An interesting distinction is the one between quality attributes discernable at run-time (performance, security, availability, functionality, usability), those not discernable at run-time (modifiability, portability, reusability, integrability, and testability), and those related to the architecture’s intrinsic qualities (conceptual integrity, correctness, and completeness, buildability).
Quality analysis and evaluation techniques
Various tools and techniques can help ensure a software design’s quality.
- Software design reviews: informal or semiformal, often group-based, techniques to verify and ensure the quality of design artifacts.
- Static analysis: formal or semiformal static (non-executable) analysis that can be used to evaluate a design (for example, fault-tree analysis or automated cross-checking).
- Simulation and prototyping: dynamic techniques to evaluate a design (for example, performance simulation or feasibility prototype.
Measures
Measures can be used to assess or to quantitatively estimate various aspects of a software design’s size, structure, or quality. Most measures that have been proposed generally depend on the approach used for producing the design. These measures are classified in two broad categories:
- Function-oriented (structured) design measures: the design’s structure, obtained mostly through functional decomposition; generally represented as a structure chart (sometimes called a hierarchical diagram) on which various measures can be computed.
- Object-oriented design measures: the design’s overall structure is often represented as a class diagram, on which various measures can be computed. Measures on the properties of each class’s internal content can also be computed.
Software design notations
Many notations and languages exist to represent software design artifacts. Some are used mainly to describe a design’s structural organization, others to represent software behavior. Certain notations are used mostly during architectural design and others mainly during detailed design, although some notations can be used in both steps. In addition, some notations are used mostly in the context of specific. Here, they are categorized into notations for describing the structural (static) view vs. the behavioral (dynamic) view.
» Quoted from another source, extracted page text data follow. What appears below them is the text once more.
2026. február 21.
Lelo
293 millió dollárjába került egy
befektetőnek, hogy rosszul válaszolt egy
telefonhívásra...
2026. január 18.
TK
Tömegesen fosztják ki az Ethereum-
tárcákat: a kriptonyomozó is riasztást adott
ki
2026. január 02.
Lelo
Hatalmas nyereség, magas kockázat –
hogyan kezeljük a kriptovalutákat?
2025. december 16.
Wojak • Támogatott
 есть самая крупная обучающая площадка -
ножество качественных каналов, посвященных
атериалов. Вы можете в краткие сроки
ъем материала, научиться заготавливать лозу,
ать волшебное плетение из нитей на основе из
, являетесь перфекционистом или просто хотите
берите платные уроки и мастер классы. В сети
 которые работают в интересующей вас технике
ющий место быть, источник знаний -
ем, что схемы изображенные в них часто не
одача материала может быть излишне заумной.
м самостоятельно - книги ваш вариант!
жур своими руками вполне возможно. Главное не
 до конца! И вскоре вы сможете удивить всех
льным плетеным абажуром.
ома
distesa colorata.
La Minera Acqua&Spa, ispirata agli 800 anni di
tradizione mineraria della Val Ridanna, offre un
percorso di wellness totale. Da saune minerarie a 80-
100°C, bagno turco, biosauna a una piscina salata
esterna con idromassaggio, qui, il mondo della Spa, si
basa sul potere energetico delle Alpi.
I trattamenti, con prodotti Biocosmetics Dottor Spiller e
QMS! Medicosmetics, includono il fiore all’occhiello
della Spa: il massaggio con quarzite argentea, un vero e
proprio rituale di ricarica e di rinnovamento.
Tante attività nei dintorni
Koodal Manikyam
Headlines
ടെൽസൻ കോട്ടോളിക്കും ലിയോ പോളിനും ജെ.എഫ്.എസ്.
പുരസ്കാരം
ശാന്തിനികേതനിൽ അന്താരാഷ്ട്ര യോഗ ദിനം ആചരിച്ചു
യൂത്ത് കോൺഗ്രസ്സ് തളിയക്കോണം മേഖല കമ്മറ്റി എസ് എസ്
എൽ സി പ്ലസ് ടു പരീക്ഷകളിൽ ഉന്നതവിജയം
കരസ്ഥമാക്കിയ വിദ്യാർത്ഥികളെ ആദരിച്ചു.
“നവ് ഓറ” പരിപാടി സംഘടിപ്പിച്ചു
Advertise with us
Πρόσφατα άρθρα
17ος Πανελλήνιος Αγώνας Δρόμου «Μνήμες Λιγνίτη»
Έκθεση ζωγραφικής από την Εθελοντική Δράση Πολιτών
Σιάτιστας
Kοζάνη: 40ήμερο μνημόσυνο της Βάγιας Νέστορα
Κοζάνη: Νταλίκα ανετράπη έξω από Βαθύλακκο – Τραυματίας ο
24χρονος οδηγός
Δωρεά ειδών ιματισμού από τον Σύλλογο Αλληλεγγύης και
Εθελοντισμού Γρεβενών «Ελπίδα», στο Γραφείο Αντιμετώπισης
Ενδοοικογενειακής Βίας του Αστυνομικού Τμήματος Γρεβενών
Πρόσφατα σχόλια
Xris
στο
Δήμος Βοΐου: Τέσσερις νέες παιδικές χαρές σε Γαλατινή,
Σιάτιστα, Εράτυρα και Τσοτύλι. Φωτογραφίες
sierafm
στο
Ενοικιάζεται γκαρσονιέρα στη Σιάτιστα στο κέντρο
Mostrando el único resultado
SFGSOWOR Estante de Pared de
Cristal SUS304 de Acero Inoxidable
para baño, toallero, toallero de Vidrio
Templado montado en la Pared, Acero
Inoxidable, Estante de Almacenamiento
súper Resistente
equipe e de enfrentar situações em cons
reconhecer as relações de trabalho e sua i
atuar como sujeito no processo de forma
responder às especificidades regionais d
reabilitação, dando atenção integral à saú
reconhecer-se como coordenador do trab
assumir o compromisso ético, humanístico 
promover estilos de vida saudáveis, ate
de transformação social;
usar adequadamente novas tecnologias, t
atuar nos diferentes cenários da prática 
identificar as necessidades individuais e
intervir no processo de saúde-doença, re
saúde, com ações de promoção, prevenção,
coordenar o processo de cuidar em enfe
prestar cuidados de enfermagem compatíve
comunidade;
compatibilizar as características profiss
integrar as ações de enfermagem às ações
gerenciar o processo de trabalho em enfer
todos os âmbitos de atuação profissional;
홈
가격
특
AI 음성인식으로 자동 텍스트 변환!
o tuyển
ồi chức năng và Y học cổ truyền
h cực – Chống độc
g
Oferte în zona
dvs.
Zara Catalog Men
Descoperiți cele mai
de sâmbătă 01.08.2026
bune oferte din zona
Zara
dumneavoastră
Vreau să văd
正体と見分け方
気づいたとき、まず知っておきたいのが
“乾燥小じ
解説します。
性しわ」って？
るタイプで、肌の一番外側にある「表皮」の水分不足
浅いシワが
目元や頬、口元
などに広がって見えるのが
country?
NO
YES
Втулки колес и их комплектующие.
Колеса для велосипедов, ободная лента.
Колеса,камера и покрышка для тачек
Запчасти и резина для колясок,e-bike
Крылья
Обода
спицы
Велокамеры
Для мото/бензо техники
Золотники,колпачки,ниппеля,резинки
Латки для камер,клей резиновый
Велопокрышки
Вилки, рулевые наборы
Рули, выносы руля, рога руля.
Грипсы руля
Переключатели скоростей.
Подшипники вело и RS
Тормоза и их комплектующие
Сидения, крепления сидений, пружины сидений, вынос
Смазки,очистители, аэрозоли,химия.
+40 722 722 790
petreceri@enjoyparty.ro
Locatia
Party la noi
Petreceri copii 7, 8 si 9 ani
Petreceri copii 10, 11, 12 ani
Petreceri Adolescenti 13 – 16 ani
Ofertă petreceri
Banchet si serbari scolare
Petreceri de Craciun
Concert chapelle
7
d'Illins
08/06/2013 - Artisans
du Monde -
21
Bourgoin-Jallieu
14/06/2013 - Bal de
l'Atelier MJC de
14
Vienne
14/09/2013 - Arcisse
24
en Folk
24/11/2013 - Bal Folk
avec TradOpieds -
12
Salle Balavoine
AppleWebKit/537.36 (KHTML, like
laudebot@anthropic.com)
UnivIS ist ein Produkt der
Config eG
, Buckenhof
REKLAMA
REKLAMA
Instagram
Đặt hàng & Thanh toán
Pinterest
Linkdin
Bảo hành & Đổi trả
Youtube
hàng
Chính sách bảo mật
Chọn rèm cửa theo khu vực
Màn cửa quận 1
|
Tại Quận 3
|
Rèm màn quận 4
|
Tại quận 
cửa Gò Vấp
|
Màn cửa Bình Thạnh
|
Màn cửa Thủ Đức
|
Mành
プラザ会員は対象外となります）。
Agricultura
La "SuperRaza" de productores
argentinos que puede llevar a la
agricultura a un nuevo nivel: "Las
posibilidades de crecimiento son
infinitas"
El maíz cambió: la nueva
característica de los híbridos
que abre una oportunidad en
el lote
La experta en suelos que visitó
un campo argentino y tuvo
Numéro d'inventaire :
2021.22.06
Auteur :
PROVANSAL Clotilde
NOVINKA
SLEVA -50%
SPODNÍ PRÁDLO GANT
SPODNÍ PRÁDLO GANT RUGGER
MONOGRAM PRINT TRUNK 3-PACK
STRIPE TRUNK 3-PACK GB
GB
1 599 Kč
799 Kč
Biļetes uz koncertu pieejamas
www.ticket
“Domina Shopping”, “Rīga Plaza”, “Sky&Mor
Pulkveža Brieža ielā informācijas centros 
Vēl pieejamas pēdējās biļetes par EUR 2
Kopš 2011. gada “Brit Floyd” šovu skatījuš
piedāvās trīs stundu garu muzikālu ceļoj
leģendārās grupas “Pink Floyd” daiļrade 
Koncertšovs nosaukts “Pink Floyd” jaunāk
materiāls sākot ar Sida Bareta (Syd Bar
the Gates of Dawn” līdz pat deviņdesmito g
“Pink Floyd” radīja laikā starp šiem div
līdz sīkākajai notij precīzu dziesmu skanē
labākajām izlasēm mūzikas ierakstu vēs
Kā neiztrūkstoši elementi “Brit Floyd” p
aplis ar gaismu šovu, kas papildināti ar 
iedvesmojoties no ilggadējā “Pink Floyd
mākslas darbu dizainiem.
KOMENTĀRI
Structural descriptions (static view)
The following notations, mostly (but not always) graphical, describe and represent the structural aspects of a software design - that is, they describe the major components and how they are interconnected (static view):
- Architecture description languages (ADLs): textual, often formal, languages used to describe a software architecture in terms of components and connectors.
- Class and object diagrams: used to represent a set of classes (and objects) and their interrelationships.
- Component diagrams: used to represent a set of components (“physical and replaceable part[s] of a system that [conform]to and [provide] the realization of a set of interfaces”) and their interrelationships.
- Class responsibility collaborator cards (CRCs): used to denote the names of components (class), their responsibilities, and their collaborating components’ names.
- Deployment diagrams: used to represent a set of (physical) nodes and their interrelationships, and, thus, to model the physical aspects of a system.
- Entity-relationship diagrams (ERDs): used to represent conceptual models of data stored in information systems.
- Interface description languages (IDLs): programming-like languages used to define the interfaces (names and types of exported operations) of software components.
- Jackson structure diagrams: used to describe the data structures in terms of sequence, selection, and iteration.
- Structure charts: used to describe the calling structure of programs (which module calls, and is called by, which other module).